Open yashhirulkar701 opened 4 months ago
Went through the same issue, it seems that the provided image ghcr.io/stackhpc/slurm-docker-cluster
does not contain the build of the cgroup v2 plugin:
sh-4.4# ls /usr/lib64/slurm/cgroup*
/usr/lib64/slurm/cgroup_v1.a /usr/lib64/slurm/cgroup_v1.la /usr/lib64/slurm/cgroup_v1.so
only cgroup_v1 is supported in this image. I will check how to build an image with cgroup_v2 or go down with cgroup_v1
After adding the cgroups_v2.so plugin I am getting:
slurmd: error: cgroup_dbus_attach_to_scope: cannot connect to dbus system daemon: Failed to connect to socket /run/dbus/system_bus_socket: No such file or directory
slurmd: error: _init_new_scope_dbus: scope and/or cgroup directory for slurmstepd could not be set.
slurmd: error: cannot initialize cgroup directory for stepds: if the scope /sys/fs/cgroup/kubepods.slice/kubepods-besteffort.slice/kubepods-besteffort-poda8507382_5d59_4c0a_8119_c6651b541881.slice/system.slice/slurmstepd.scope already exists it means the associated cgroup directories disappeared and the scope entered in a failed state. You should investigate why the scope lost its cgroup directories and possibly use the 'systemd reset-failed' command to fix this inconsistent systemd state.
slurmd: error: Couldn't load specified plugin name for cgroup/v2: Plugin init() callback failed
slurmd: error: cannot create cgroup context for cgroup/v2
slurmd: error: Unable to initialize cgroup plugin
slurmd: error: slurmd initialization failed
Probably better to disable cgroups by configuration.
Hi, I faced the same issue when setting up a k3s cluster on GCP. The problem stems from the cgroup version on the VM. My VM was running on a Debian environment. Here’s how I solved it:
Issue: cgroup/v1
First, check the cgroup version:
$ mount | grep cgroup
cgroup2 on /sys/fs/cgroup type cgroup2 (rw,nosuid,nodev,noexec,relatime,nsdelegate,memory_recursiveprot)

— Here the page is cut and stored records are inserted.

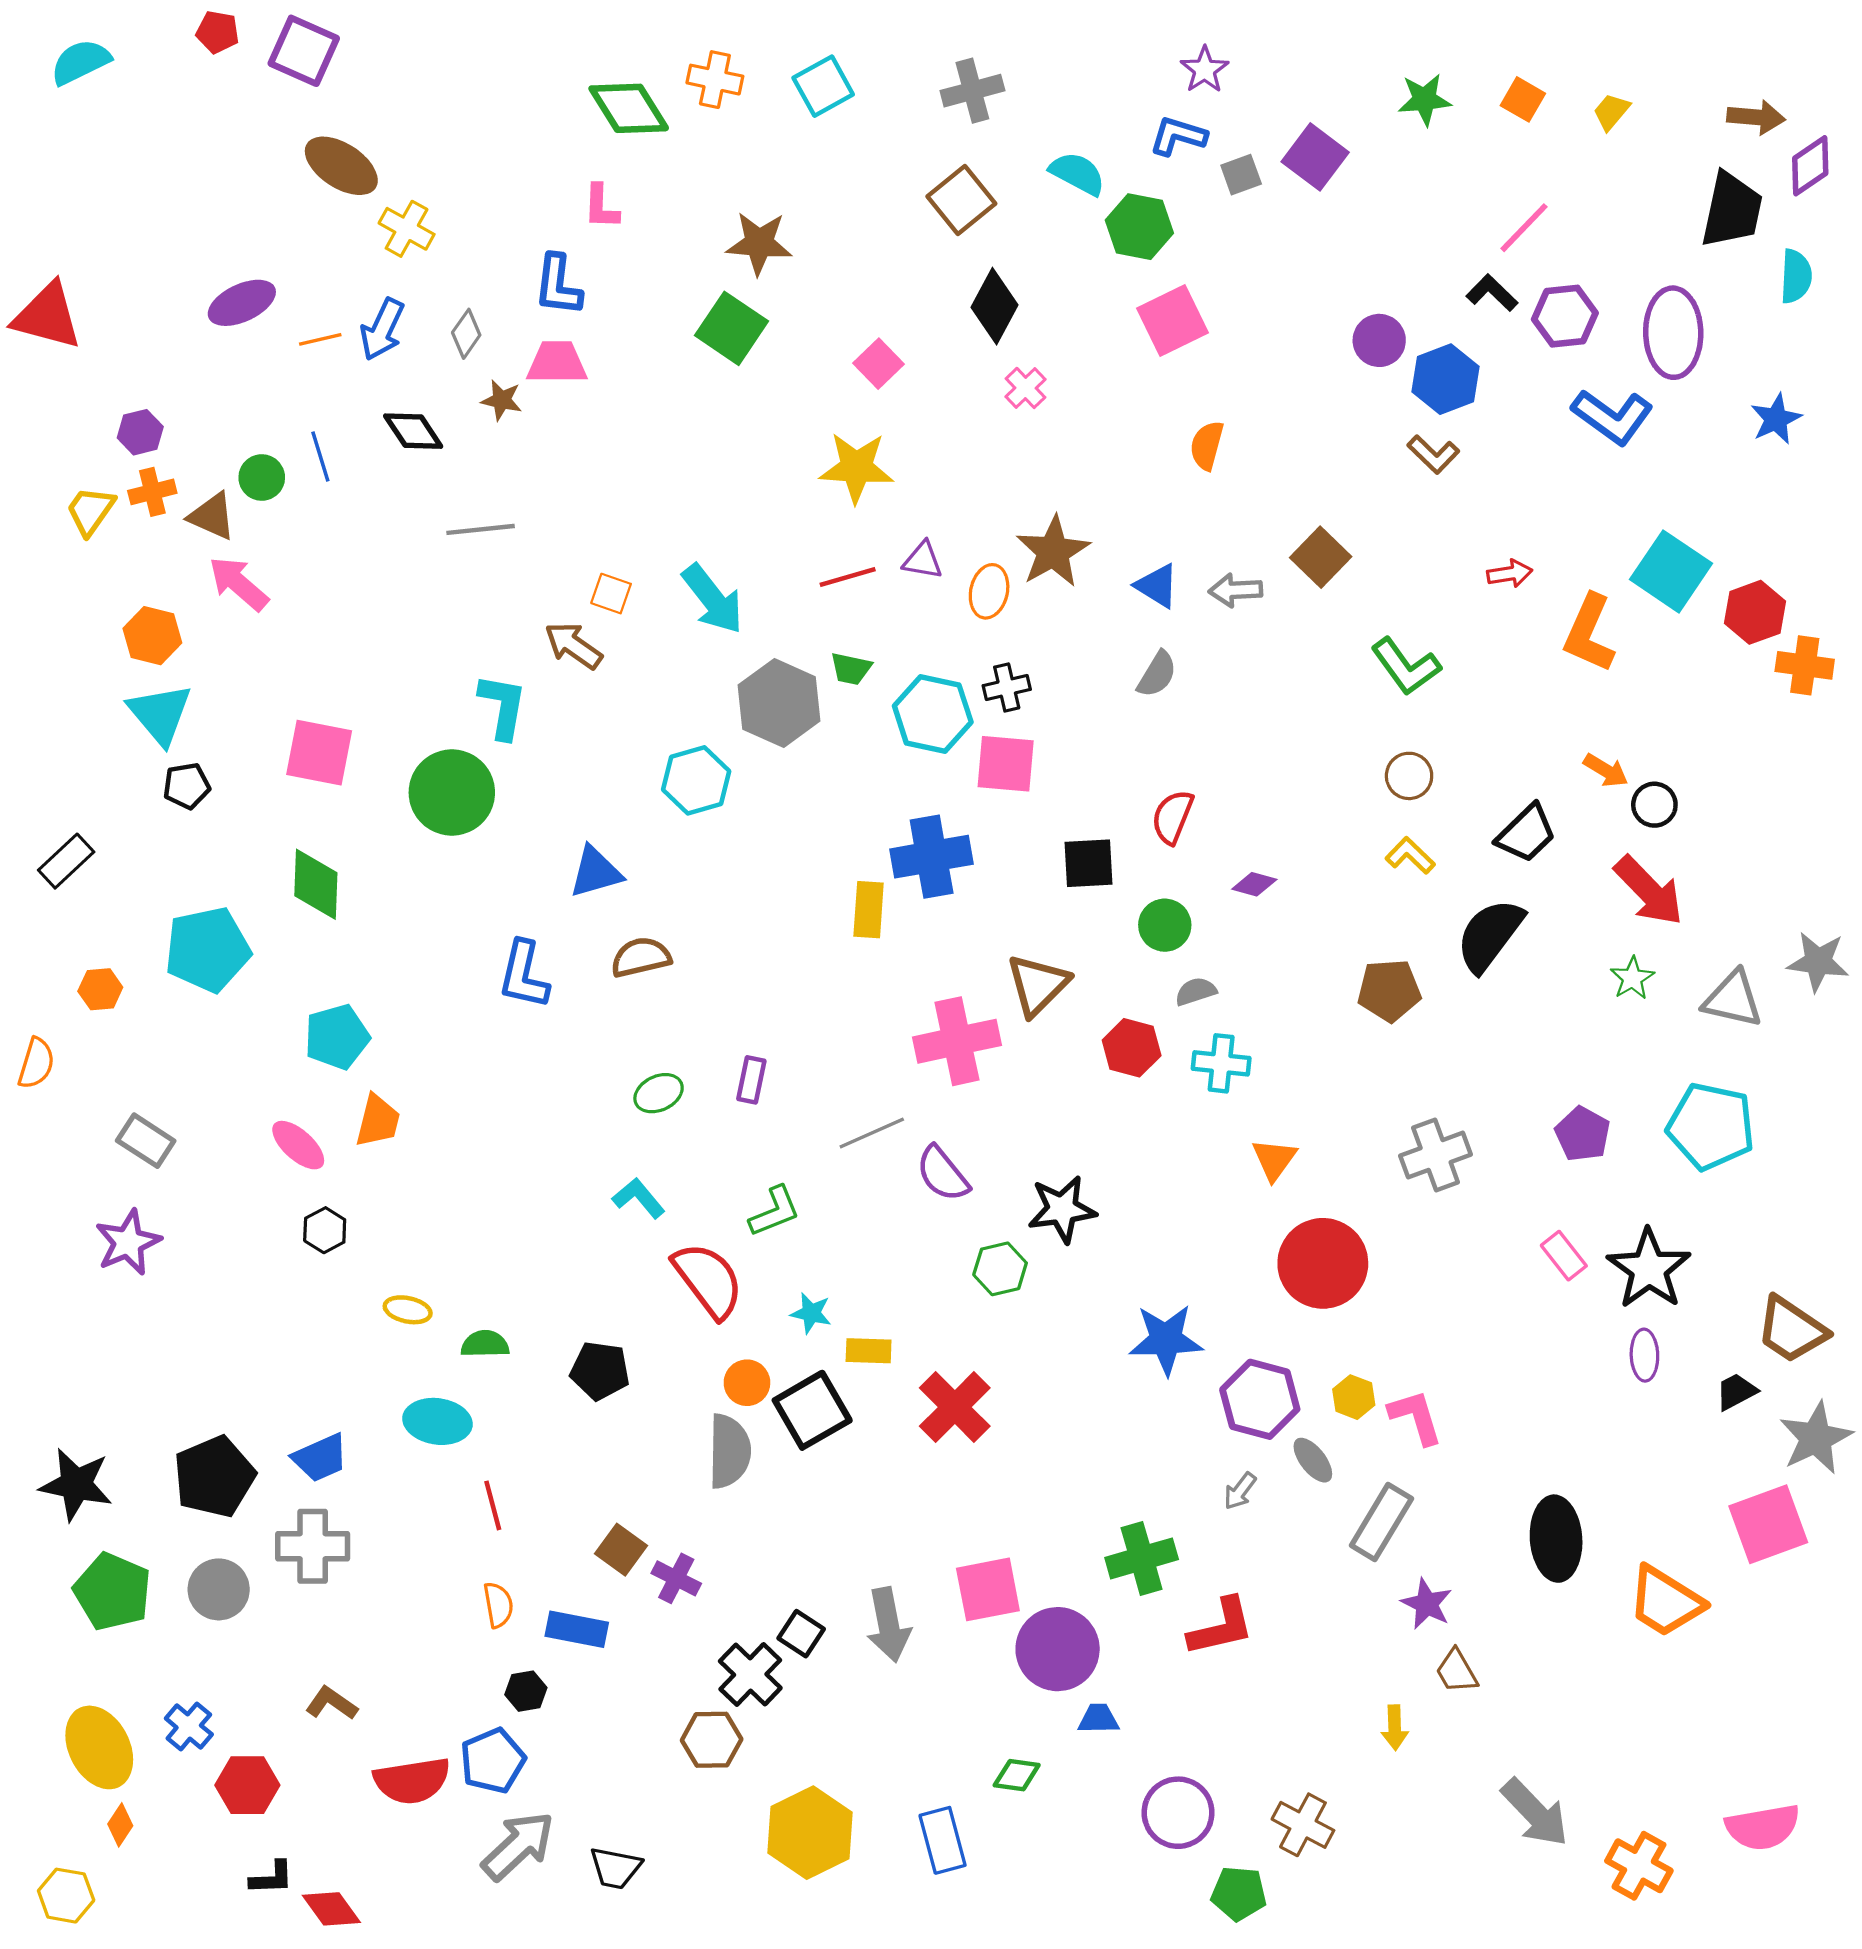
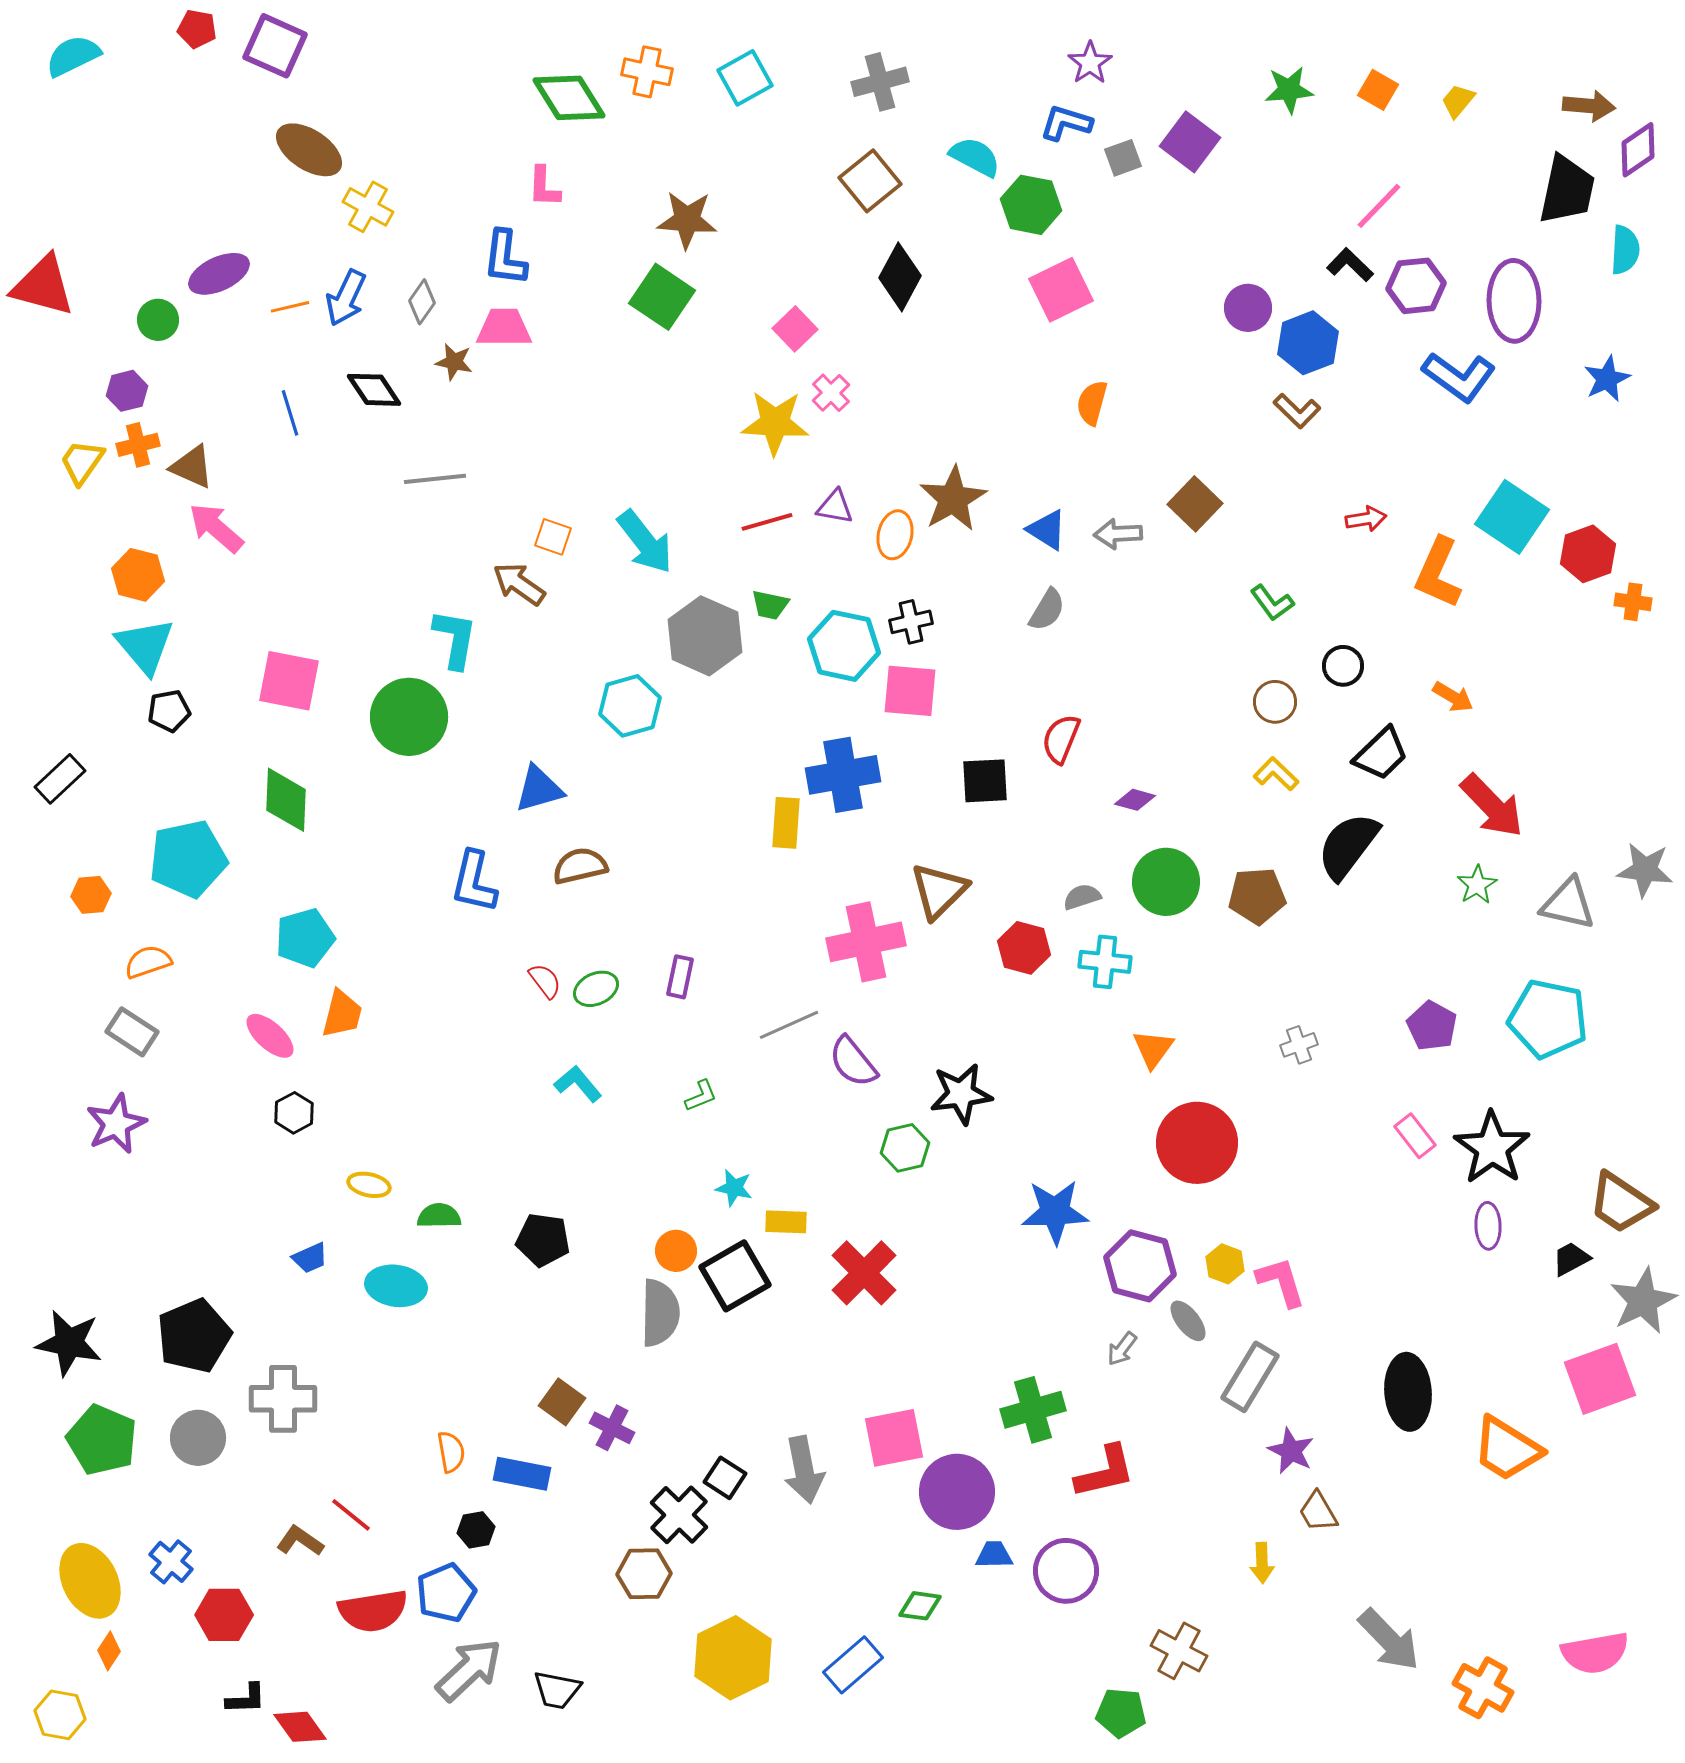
pink cross: (1026, 388) -> (831, 393), moved
green circle: (262, 477) -> (158, 320), moved
orange cross: (1805, 665) -> (1633, 602), size x0.7
green L-shape: (1406, 666) -> (1272, 603), size x0.7
black circle: (1654, 805) -> (1343, 666), moved
green circle: (1165, 925) -> (1166, 882), moved, size x1.4
orange semicircle: (36, 1063) -> (148, 962), moved, turned -126
gray cross: (1436, 1155) -> (1299, 1045), size x0.6
green L-shape: (775, 1211) -> (701, 1096), size x0.7
red semicircle: (708, 1280) -> (545, 981), moved, size x0.5
blue trapezoid: (320, 1458) -> (310, 1258), moved, size x0.7
red line: (493, 1505) -> (351, 1515), moved, turned -36
purple circle: (1178, 1813) -> (1066, 1571), moved
blue rectangle: (943, 1840) -> (853, 1665), turned 64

The VM defaulted to cgroup v2, so I had to switch it back to cgroup v1. To do this, edit the GRUB configuration:
$ sudo nano /etc/default/grub
Add this line to set the system to use cgroup v1:
GRUB_CMDLINE_LINUX="... systemd.unified_cgroup_hierarchy=0"
Update the GRUB configuration:
$ sudo update-grub
$ sudo reboot
After reboot, verify the cgroup version again:
$ mount | grep cgroup
cgroup on /sys/fs/cgroup/cpu,cpuacct type cgroup (rw,nosuid,nodev,noexec,relatime,cpu,cpuacct)
cgroup on /sys/fs/cgroup/memory type cgroup (rw,nosuid,nodev,noexec,relatime,memory)
Install NFS on Slurm client nodes:
sudo apt-get update
sudo apt-get install -y nfs-common
Once these steps were complete, I was able to redeploy the repository, and the Slurm daemon pods started running successfully. This should help you resolve the issue!